Republikaner, die ihre Senatsmandate verteidigen, stehen nun vor Wählern, die sich an 2018-2019 erinnern, als ähnliche Abgaben die landwirtschaftlichen Exporte trafen und Hersteller höhere Stahl- und Aluminiumpreise schlucken mussten. Die Partei, die einst mit Deregulierung und niedrigeren Kosten kampierte, trägt nun die Verantwortung für ein wachsendes Dickicht von Handelshemmnissen, die als Preisregulierungen für Investitionsgüter fungieren. Die etablierten Medien rahmen die Auseinandersetzung als Härte gegen China; die Rechnung zeigt jedoch höhere Kosten für US-Unternehmen und vergeltende Zölle, die den Sojabohnen- und Schweinefleischverkauf zermürbt haben.

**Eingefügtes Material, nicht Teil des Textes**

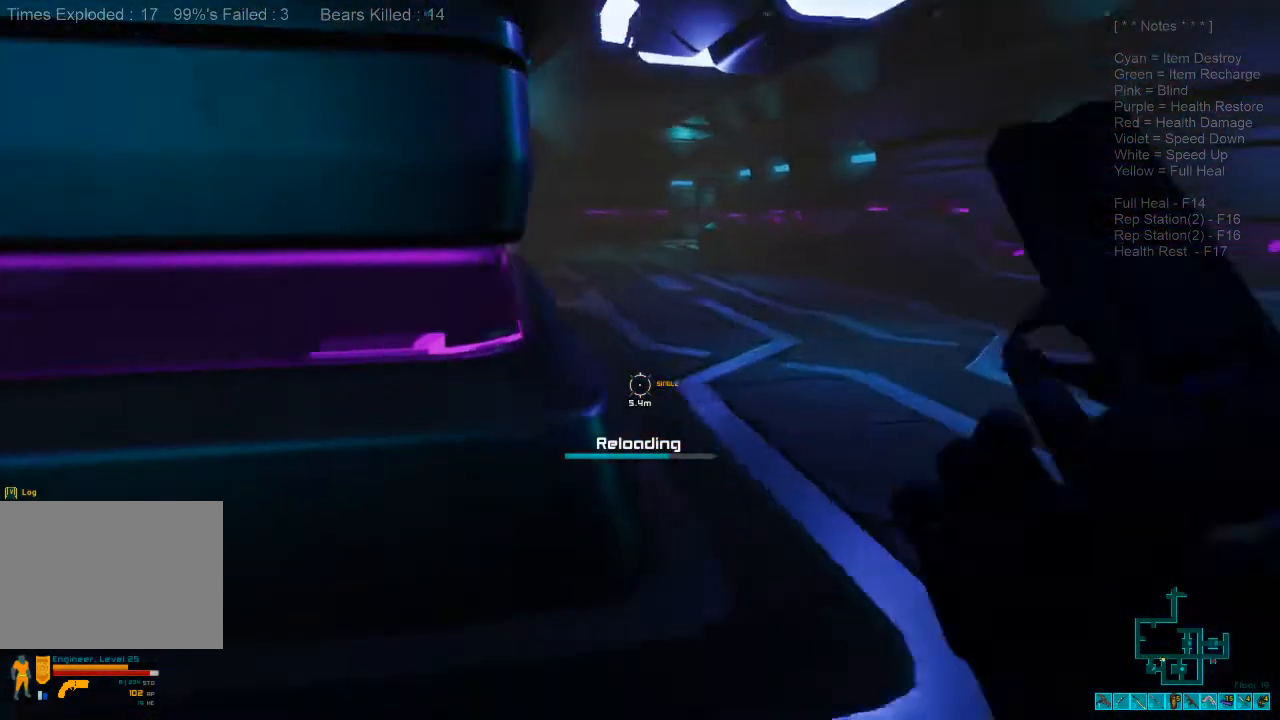
{"keys": ["ctrl", "d", "w"], "mouse": ["right"], "events": [[100, "w", "down"], [133, "a", "up"], [167, "d", "down"], [433, "ctrl", "down"], [433, "mouse_right", "down"]]}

Die korrekte Politik ist einfach: Null-Zölle auf Güter, die Amerikaner nicht produzieren, schnelle Beseitigung von Barrieren, die inländische Exporteure bestrafen, und die Rückkehr zur Behandlung von Handel als freiwilligem Austausch zwischen einwilligenden Parteien statt als Instrument für politische Inszenierung. Alles andere gibt der Opposition ein fertiges Argument in die Hand, dass die Partei des Geschäftslebens zur Partei des selektiven Protektionismus geworden ist.